Repsol has eight general directors protected (one less than in 2023) and another 215 executives (in 2023 there were 208). The CEO, Josu Jon Imaz, has agreed upon compensation of two fixed and variable annuities (including non-competition compensation). The compensation of the general directors is 24 monthly payments. Those of managers appointed before December 2012 are calculated based on age, seniority and salary; those of those appointed later, depending on salary and seniority, within a range of between 12 and 24 monthly payments, or the legal compensation if it is higher.

Banco Sabadell also increased the shields last year, which had been reducing them since 2019. After the failed hostile takeover bid that BBVA launched in 2024, the Vallesan bank went from 33 to 40 shielded directors; in Banco Santander it went from 22 to 25 and in Logista, from 11 to 13.

Ten companies (one more than in 2023) reduced the number of shielded managers last year. Among them, BBVA, which went from 52 to 50. The bank points out that “it does not have commitments to pay compensation to executive directors”, although it does guarantee two years of remuneration for non-competition in the event of dismissal for the president, Carlos Torres (whose strategy has been called into question after the takeover failure, and who last Friday ruled out resigning due to this fiasco), and the CEO, Onur Genç.

Grifols (with 31, eight less than in 2023), Caixabank (30, three less), Iberdrola (21, two less), Unicaja (21, one less), Inditex (17, one less), Naturgy (13, one less), and Acerinox and Indra (in both cases, 8, one less) also reduced the number of shielded executives in 2024.

The CNMV excepts Arcelormittal (based in Luxembourg) and Ferrovial in its reports, after their move to the Netherlands. The novelty this year is Puig, recently landed on the Ibex, and which has protected its executive president, Marc Puig, with 2 annuities of fixed salary.

Last year, twelve firms with shielded directors maintained the number of people with these clauses: Endesa (15), Fluidra (10), Telefónica (9), Enagás (9), Mapfre (5), Rovi (3); Cellnex, Colonial and Merlin Properties (2 each), and Redeia and Sacyr (1 each).

The records of 2013 and 2014

The CNMV has been forcing companies to publish this information in their corporate governance reports since 2004. The maximum number of shielded executives was reached between 2013 and 2014, with 833 and 865, respectively.

The number of people with clauses of this type took a spectacular leap in 2013. That year, the obligation to publish the shields of all administrative, management and employee positions was expanded (in the previous model, this information was requested only for members of senior management). This distorted the comparison with 2012, when the then minister Luis de Guindos promised the European Commission an “extremely aggressive” labor reform to make dismissals cheaper in Spain.

At first, the CNMV published each year the aggregate figure of the number of companies with shield clauses and the total number of shielded directors.
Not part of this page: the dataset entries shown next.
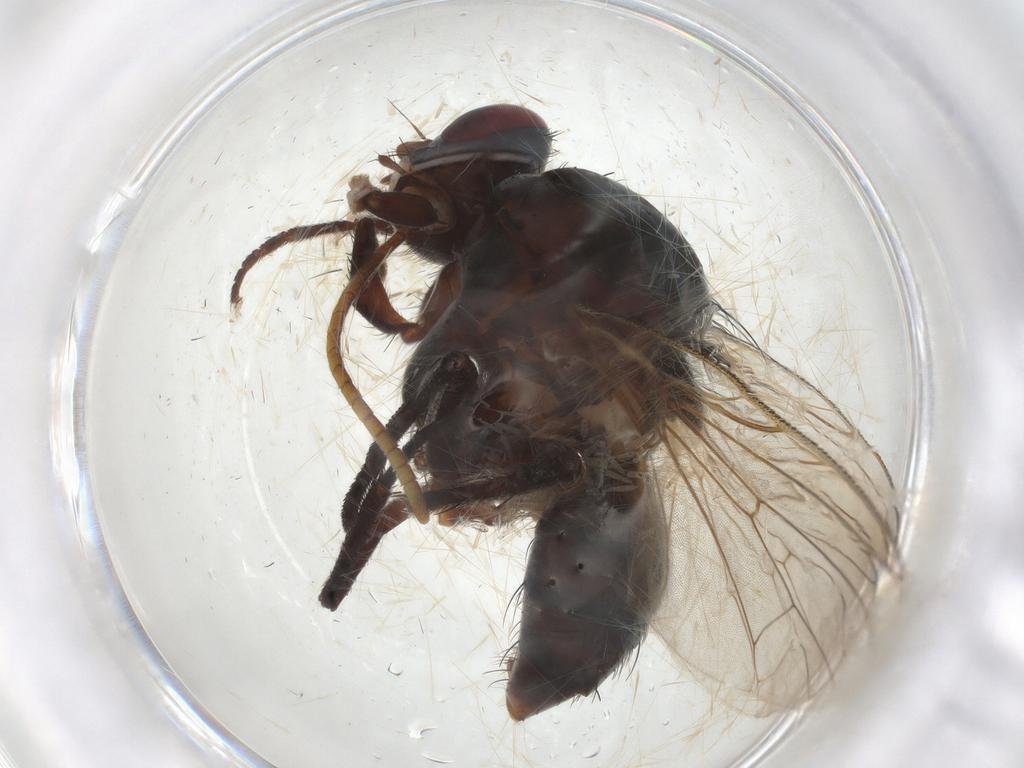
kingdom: Animalia
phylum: Arthropoda
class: Insecta
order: Diptera
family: Anthomyiidae
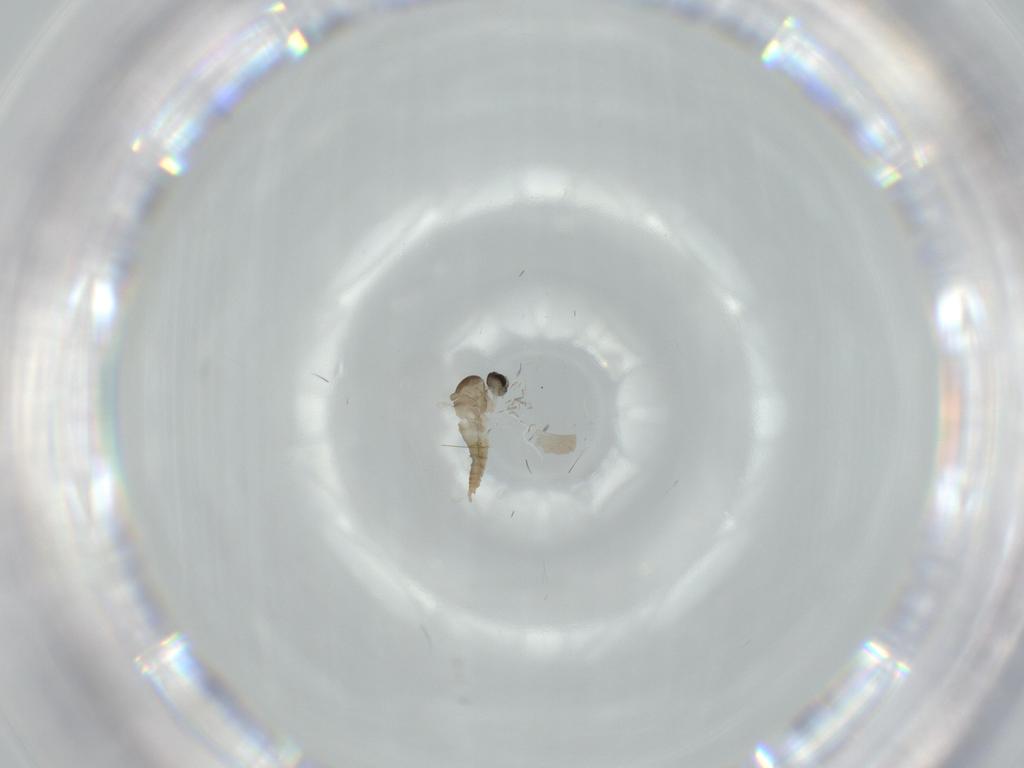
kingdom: Animalia
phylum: Arthropoda
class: Insecta
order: Diptera
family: Cecidomyiidae
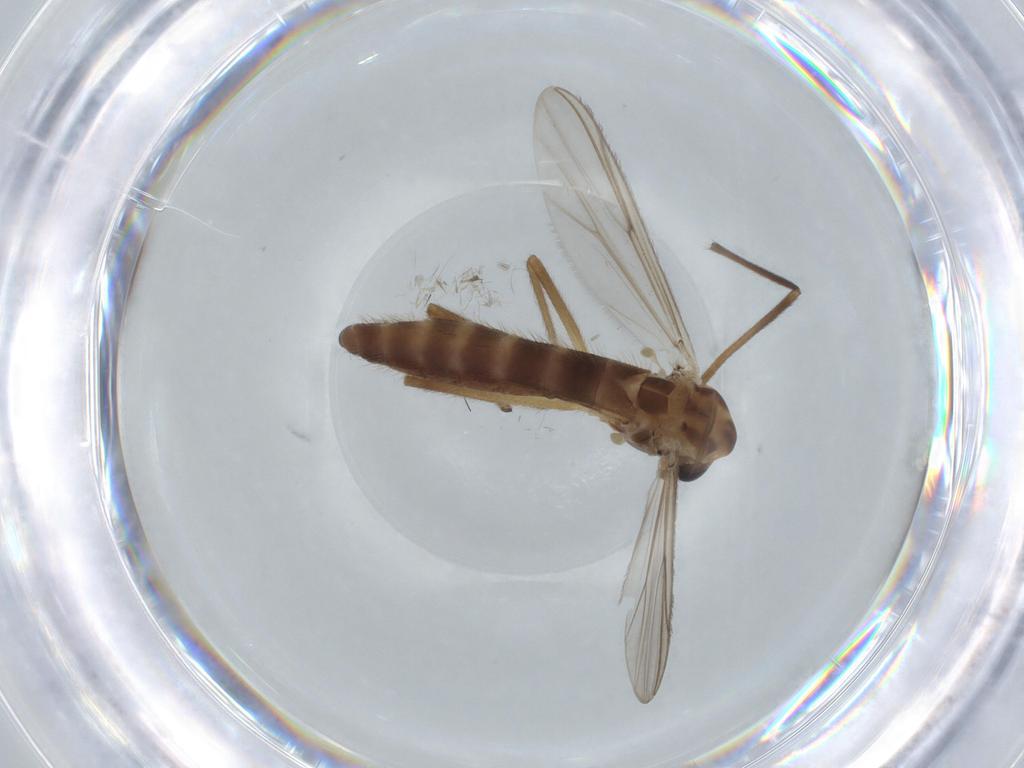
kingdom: Animalia
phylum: Arthropoda
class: Insecta
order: Diptera
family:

It did so until its 2012 report, when the regulator estimated that there were 237 shielded Ibex directors.

The following year, one of the annual reports of the CNMV (then chaired by the popular Elvira Rodríguez) eliminated the aggregate data and left blank the information on how many shields each Ibex firm had that year (can be seen in this link looking for “armor”). Today the CNMV cannot find an explanation: “Some dumping error must have occurred. Given the age, it does not seem feasible to know the reason for the incident.”